The Ultimate Guide to Measuring ROI in Social Media
Updated: Aug 9, 2022
Do you know how your social media is helping your brand? Are you aware of how Twitter and Facebook are directly impacting your brand’s awareness? Businesses want to know the ‘accountability’ of their social media strategy and yet struggle in measuring ROI in social media. Yet, there isn’t a single-cut answer to achieving the impact social media directly has.
Social media is similar to traditional marketing efforts. If your business posted a full-page print in a magazine, how would you measure the amount of impression it had on sales? You may have an increase of sale enquires and website traffic while that print was running, but what about the people that ad left an impression on?

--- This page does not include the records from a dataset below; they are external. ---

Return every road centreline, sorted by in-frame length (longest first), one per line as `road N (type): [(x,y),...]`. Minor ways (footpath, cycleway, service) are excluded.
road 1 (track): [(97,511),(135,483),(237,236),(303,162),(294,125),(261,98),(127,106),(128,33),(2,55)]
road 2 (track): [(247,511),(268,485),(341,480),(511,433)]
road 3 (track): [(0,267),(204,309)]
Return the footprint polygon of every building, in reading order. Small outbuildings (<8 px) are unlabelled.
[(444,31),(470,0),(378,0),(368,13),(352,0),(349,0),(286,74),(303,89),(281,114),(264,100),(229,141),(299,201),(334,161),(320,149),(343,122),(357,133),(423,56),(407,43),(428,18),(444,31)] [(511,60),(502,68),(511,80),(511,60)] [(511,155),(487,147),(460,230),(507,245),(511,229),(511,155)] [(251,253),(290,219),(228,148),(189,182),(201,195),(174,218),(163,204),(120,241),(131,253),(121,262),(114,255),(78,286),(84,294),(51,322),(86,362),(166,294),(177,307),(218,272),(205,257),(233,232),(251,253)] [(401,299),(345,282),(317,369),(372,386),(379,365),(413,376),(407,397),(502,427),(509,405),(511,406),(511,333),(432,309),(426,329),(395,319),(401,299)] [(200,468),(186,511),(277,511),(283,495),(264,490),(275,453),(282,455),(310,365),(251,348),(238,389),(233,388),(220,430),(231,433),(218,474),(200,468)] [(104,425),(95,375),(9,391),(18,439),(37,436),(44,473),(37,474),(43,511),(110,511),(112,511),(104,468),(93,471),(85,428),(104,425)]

The ones who refer back to ‘that brand I saw in that magazine that one time’ customers?
Here is the ultimate guide to measuring ROI in social media to understand what’s working and what isn’t.
Measuring ROI in Social Media: Key Metrics
Exposure: Exposure allows you to know how many people your posts could potentially reach.
Engagement: How many people did something with your message? How many people cared enough to do something about it.
Exposure: How many Twitter followers do you have? How many accounts retweet your posts? How many followers do these Twitter accounts have?
Engagement: How many times were your shared links clicked on? How many times were you retweeted? How many times was your campaign hashtag used? How many people directly engaged with your brand?
Exposure: How many Facebook fans have liked your brand’s page? How many commented or liked your brand posts? Identify how many people your posts could have potentially reached; Facebook Insights provide value here.
Engagement: How many times were your shared links clicked on? How many times were your Facebook posts liked and commented on? How many direct messages and wall posts, directly in respondent to your campaign, did you receive?
Exposure: How many views on each video, over a period of time, is your brand receiving? How many new subscribers to your YouTube channel?
Engagement: How many comments do you receive on your videos? How many times is your video rated? How many newly subscribers do you have? How many times is your video shared?
Exposure: How many visitors view your new content over a period of time? Is the number of visitors to your old and new posts increasing?
Engagement: How many news comments on your blog posts do you have? How many newly subscribers do you have? How many times was your blog post shared? On what social channels was the blog posts shared? How many comments on third-party blogs resulted in traffic to your website?
Exposure: How many newly acquired email addresses do you have on your distribution list? How many received the emails that you have been distributing?
Engagement: How many people opened and clicked on your email campaign? How many people shared your email? On what channel was the email shared? How many new subscriptions were generated?
To measure the influence is a subjective metric that relies on your own company’s perspective. Look at the engagement metrics listed above: were the engagements positive, neutral or negative? Did your company influence any positive vibes? Was your content picked up by any influencers with a large audience?
You should be spending your time engaging with influential users as well as your average social media user. Tools are available to track the influence you have with content but they are not free.
Track Your Social Measurements
It goes without saying that should be tracking these measurements. Depending on your company’s goals, depends on how often you should measure your successes. A smaller company may want to track their measurements monthly, whereas a larger organization will want to track measurements daily.
To track your social measurements you should build a dashboard in Excel or Google docs that highlights the key metrics which matter to your business. By tracking this data, you will be able to track progress in your efforts and determine room for progress.